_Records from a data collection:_
..............................

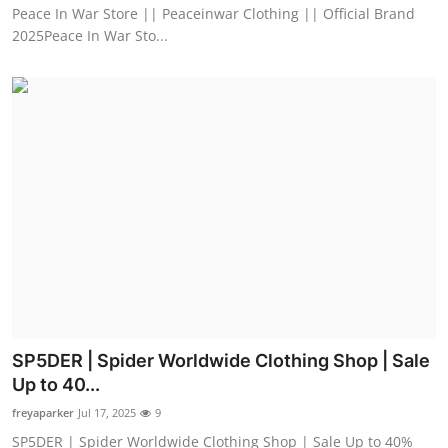
Peace In War Store || Peaceinwar Clothing || Official Brand
2025Peace In War Sto...
SP5DER | Spider Worldwide Clothing Shop | Sale
Up to 40...
freyaparker
Jul 17, 2025
9
SP5DER | Spider Worldwide Clothing Shop | Sale Up to 40%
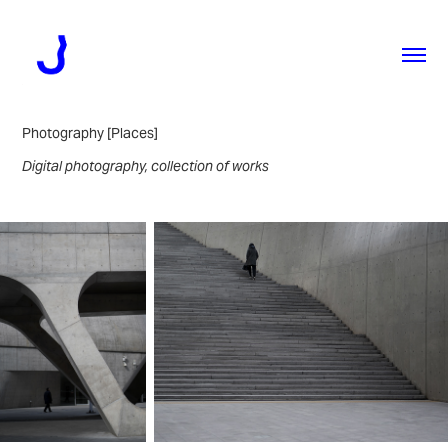
Photography [Places]
Digital photography, collection of works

..............................

_Work instruction:_
Output the full set of records above without changing a word, and drop the images.

_Exercise response:_
Peace In War Store || Peaceinwar Clothing || Official Brand
2025Peace In War Sto...
SP5DER | Spider Worldwide Clothing Shop | Sale
Up to 40...
freyaparker
Jul 17, 2025
9
SP5DER | Spider Worldwide Clothing Shop | Sale Up to 40%
Photography [Places]
Digital photography, collection of works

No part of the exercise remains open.